Tuesday, December 23, 2008


A couple of snippets from last night: 1. One cannot give someone the finger while wearing mittens. The person who should be offended sees this as waving, and will wave back, thus infuriating you futher. If one must give the finger, take off the mitten, so the message is not miscommunicated. 2. I CAN park in the garage while VonBroinlaw is parked in there. I can, I can, I can. Yeah me. 3. Chris made me spit out my pop at dinner last night. We were sitting at the table, having just finished our crappy holiday dinner. Laura was out warming her car, and Lizzie was playing with her toys. For no reason whatsoever, Chris looked at me and said "How bout I take that ski and shove it up your ass and walk around the restaurant with you like that?!?". She.was.sober. I love Chris. I missed her a lot. A lot. 4. We were nearly thrown out of Joe's Crab Shack last night.
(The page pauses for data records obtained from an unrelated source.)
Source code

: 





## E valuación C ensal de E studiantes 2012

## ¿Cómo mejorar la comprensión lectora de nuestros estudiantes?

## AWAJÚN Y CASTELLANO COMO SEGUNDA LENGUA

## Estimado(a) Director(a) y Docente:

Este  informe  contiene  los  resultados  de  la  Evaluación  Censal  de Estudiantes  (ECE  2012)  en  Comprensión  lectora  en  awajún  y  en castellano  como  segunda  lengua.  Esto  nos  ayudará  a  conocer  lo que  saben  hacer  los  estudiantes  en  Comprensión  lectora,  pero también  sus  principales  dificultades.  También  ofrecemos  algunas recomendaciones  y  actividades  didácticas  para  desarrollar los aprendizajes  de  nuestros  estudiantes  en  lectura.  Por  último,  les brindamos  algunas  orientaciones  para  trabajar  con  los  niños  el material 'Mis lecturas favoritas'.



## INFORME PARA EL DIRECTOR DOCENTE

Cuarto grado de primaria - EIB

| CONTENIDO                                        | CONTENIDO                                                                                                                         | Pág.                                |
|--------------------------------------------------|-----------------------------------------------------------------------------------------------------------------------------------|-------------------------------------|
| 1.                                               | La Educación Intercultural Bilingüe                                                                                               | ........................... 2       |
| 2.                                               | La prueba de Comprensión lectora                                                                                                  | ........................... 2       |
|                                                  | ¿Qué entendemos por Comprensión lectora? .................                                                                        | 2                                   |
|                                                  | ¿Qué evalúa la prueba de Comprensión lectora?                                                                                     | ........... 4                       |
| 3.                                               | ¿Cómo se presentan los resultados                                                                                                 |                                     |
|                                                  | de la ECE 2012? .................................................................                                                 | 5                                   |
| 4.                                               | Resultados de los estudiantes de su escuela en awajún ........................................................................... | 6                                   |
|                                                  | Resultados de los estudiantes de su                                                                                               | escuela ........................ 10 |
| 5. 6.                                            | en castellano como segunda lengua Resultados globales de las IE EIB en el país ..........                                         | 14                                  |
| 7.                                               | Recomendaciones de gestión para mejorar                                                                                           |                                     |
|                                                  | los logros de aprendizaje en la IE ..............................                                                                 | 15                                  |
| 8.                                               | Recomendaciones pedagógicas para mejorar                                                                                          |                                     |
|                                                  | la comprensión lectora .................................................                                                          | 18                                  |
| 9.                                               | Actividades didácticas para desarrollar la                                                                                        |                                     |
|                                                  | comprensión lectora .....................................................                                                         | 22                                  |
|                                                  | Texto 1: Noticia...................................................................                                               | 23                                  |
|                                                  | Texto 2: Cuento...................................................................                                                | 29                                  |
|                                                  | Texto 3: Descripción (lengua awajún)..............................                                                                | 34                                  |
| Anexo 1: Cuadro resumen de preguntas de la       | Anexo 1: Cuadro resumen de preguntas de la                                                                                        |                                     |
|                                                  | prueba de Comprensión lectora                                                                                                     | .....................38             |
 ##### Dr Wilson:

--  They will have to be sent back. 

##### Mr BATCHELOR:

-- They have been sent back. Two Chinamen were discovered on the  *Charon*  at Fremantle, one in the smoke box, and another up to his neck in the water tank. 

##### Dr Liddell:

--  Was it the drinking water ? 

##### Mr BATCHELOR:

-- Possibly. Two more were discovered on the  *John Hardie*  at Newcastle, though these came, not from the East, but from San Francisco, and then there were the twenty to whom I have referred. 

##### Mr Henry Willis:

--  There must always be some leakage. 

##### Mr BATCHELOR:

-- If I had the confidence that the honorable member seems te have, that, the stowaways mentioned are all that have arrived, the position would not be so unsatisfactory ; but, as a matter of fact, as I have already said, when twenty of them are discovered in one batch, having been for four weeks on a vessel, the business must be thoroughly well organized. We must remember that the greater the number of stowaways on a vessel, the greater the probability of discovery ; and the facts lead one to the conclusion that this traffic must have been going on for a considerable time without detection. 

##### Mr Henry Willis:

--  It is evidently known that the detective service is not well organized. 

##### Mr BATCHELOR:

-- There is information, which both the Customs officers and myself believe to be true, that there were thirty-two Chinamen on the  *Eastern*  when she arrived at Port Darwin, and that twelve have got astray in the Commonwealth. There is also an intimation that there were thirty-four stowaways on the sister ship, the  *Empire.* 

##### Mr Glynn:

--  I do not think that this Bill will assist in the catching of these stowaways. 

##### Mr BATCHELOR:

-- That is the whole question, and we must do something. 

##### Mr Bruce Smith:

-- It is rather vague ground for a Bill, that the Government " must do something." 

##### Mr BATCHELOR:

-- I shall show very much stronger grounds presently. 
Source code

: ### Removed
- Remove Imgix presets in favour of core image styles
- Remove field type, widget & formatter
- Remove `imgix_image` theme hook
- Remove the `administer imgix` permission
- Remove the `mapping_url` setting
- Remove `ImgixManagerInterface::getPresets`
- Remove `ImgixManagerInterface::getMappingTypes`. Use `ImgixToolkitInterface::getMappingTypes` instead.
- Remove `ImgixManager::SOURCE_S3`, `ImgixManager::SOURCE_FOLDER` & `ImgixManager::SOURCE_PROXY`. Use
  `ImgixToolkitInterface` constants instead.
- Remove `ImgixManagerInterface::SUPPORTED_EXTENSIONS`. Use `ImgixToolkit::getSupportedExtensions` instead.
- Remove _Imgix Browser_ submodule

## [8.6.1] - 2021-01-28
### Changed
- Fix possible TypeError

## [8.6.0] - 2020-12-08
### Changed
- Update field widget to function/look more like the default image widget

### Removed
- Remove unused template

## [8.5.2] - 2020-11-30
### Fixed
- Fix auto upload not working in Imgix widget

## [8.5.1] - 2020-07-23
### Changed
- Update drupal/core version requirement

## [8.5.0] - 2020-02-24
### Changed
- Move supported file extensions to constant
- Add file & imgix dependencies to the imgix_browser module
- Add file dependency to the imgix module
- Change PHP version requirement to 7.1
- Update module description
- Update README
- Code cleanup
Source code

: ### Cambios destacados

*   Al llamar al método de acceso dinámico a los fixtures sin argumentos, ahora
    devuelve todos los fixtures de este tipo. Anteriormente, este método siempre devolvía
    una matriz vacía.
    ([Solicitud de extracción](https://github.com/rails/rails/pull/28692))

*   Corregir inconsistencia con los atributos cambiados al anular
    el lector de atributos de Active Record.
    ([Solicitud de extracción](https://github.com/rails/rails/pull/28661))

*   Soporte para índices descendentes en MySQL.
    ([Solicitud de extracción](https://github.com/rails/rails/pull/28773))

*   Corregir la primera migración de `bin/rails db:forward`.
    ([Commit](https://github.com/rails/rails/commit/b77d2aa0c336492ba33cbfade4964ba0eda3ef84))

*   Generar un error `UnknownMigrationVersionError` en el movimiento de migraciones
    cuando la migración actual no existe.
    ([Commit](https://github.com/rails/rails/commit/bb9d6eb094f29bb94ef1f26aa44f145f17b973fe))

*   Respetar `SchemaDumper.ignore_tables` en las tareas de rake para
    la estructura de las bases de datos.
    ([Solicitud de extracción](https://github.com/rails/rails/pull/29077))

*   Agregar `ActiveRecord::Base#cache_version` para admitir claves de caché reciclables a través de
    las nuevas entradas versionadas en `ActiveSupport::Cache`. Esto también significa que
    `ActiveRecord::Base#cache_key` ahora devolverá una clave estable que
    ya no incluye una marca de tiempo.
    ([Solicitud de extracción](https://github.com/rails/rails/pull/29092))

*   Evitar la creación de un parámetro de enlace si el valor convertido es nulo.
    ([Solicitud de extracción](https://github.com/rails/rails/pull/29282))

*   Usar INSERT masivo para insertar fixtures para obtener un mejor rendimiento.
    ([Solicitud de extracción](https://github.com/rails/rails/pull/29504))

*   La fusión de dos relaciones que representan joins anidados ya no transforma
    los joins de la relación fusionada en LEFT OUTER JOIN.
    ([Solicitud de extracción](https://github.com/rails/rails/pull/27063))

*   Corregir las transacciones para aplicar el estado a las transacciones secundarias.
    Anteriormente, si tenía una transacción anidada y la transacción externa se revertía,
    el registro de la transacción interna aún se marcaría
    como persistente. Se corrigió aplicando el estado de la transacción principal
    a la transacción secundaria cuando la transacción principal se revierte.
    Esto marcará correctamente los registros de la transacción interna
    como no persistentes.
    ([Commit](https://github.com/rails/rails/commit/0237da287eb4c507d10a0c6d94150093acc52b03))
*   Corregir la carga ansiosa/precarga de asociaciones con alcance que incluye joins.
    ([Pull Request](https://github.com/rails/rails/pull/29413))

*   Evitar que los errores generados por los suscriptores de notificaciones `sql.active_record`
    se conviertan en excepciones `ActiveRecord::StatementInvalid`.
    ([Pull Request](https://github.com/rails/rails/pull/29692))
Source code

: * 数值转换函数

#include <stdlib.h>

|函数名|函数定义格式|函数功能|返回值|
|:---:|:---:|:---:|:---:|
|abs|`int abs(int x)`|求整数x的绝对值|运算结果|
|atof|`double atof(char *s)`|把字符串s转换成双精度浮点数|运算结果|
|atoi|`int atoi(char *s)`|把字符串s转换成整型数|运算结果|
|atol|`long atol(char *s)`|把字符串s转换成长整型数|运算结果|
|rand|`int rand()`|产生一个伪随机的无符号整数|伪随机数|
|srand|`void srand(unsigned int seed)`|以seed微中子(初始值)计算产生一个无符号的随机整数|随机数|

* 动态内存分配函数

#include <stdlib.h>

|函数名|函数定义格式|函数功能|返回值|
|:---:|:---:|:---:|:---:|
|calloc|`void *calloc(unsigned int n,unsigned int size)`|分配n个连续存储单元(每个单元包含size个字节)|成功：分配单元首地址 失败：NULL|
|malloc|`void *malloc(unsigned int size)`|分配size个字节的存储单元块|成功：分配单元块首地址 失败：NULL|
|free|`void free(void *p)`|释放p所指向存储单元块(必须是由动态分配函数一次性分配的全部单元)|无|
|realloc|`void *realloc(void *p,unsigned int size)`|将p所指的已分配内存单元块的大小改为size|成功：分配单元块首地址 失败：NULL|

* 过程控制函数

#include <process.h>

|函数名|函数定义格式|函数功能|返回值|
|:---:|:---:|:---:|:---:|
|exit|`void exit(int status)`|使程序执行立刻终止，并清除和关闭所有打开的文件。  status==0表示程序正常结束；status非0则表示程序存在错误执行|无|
Chris decided to fill my purse with whatever she could find on the table. There was sugar, sweetandlow, crab crackers, napkins (used), pens. We were standing up practically wrestling. I think Laura was torn between laughing and trying to get us to stop. Lizzie? She was trying to help her mom fill my purse with crap. Yep, Chris and I are great role models for her!


Kathleen said...

LOL! Happy Holidays!

I also wanted to apologize for not sending in my cookies. I got really sick and decided mailing you little cookie germ-bombs wasn't exactly in the holiday spirit!

Shannon Erin said...

I love number one.

Mendacious D said...

You can give the finger with mittens, but they have to be the kind that flip back to reveal fingerless gloves.

They're handy in many ways, not just for free expression.